利用ImageDataGenerator构建数据集

ImageDataGenerator属于Keras的图片预处理模块,在Tensorflow 2.0中已集成了Keras的API。

本文利用ImageDataGenerator来完成一个基本的机器学习流程:

  1. 检查并了解数据
  2. 建立输入管道
  3. 建立模型
  4. 训练模型
  5. 测试模型
  6. 改进模型并重复该过程

 1. 检查并了解数据:

  • 导入必要的package

from __future__ import absolute_import, division, print_function, unicode_literals

import tensorflow as tf

from tensorflow.keras.models import Sequential
from tensorflow.keras.layers import Dense, Conv2D, Flatten, Dropout, MaxPooling2D
from tensorflow.keras.preprocessing.image import ImageDataGenerator

import os
import numpy as np
import matplotlib.pyplot as plt
  • 下载图片数据

本文以猫狗分类数据集为例子。

_URL = 'https://storage.googleapis.com/mledu-datasets/cats_and_dogs_filtered.zip'

path_to_zip = tf.keras.utils.get_file('cats_and_dogs.zip', origin=_URL, extract=True)

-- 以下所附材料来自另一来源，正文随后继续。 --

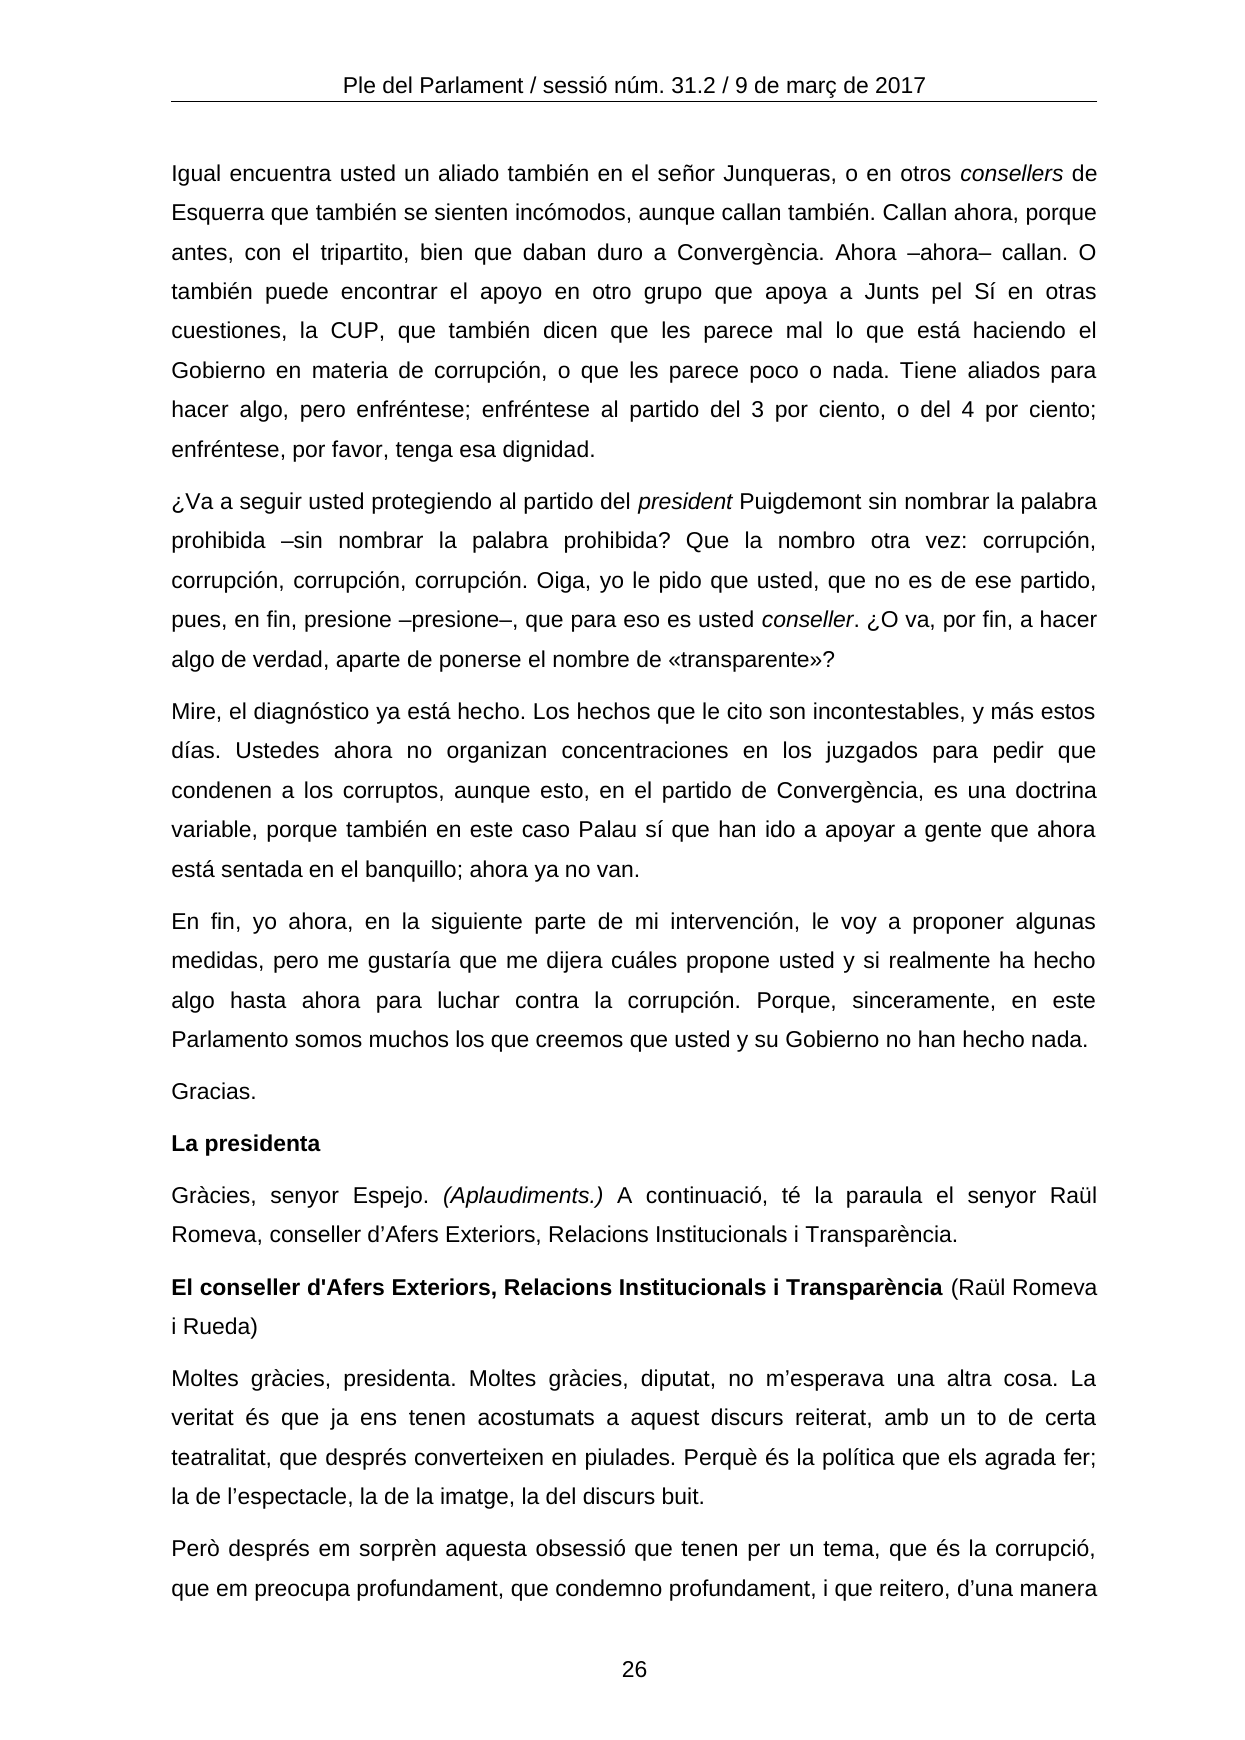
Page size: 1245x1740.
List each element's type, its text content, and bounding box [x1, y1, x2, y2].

PATH = os.path.join(os.path.dirname(path_to_zip), 'cats_and_dogs_filtered')

可以打印PATH变量查看图片保存路径:print(PATH)

图片文件结构如下:

cats_and_dogs_filtered
|__ train
    |______ cats: [cat.0.jpg, cat.1.jpg, cat.2.jpg ....]
    |______ dogs: [dog.0.jpg, dog.1.jpg, dog.2.jpg ...]
|__ validation
    |______ cats: [cat.2000.jpg, cat.2001.jpg, cat.2002.jpg ....]
    |______ dogs: [dog.2000.jpg, dog.2001.jpg, dog.2002.jpg ...]
  • 划分训练/验证数据集

由于这个数据集本身就已经按文件夹划分好的训练/验证数据集,因此可以直接基于这些文件夹来生成不同的数据集。

后面部分将使用.flow_from_directory(directory)方法来生成数据集,因此先构建训练/验证数据集的文件路径名:

train_dir = os.path.join(PATH, 'train')
validation_dir = os.path.join(PATH, 'validation')

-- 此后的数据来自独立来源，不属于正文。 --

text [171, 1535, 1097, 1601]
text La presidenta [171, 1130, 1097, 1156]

train_cats_dir = os.path.join(train_dir, 'cats')  # directory with our training cat pictures
train_dogs_dir = os.path.join(train_dir, 'dogs')  # directory with our training dog pictures
validation_cats_dir = os.path.join(validation_dir, 'cats')  # directory with our validation cat pictures
validation_dogs_dir = os.path.join(validation_dir, 'dogs')  # directory with our validation dog pictures

查看训练/验证数据集的大小:

num_cats_tr = len(os.listdir(train_cats_dir))
num_dogs_tr = len(os.listdir(train_dogs_dir))

num_cats_val = len(os.listdir(validation_cats_dir))
num_dogs_val = len(os.listdir(validation_dogs_dir))

total_train = num_cats_tr + num_dogs_tr
total_val = num_cats_val + num_dogs_val

print('total training cat images:', num_cats_tr)
print('total training dog images:', num_dogs_tr)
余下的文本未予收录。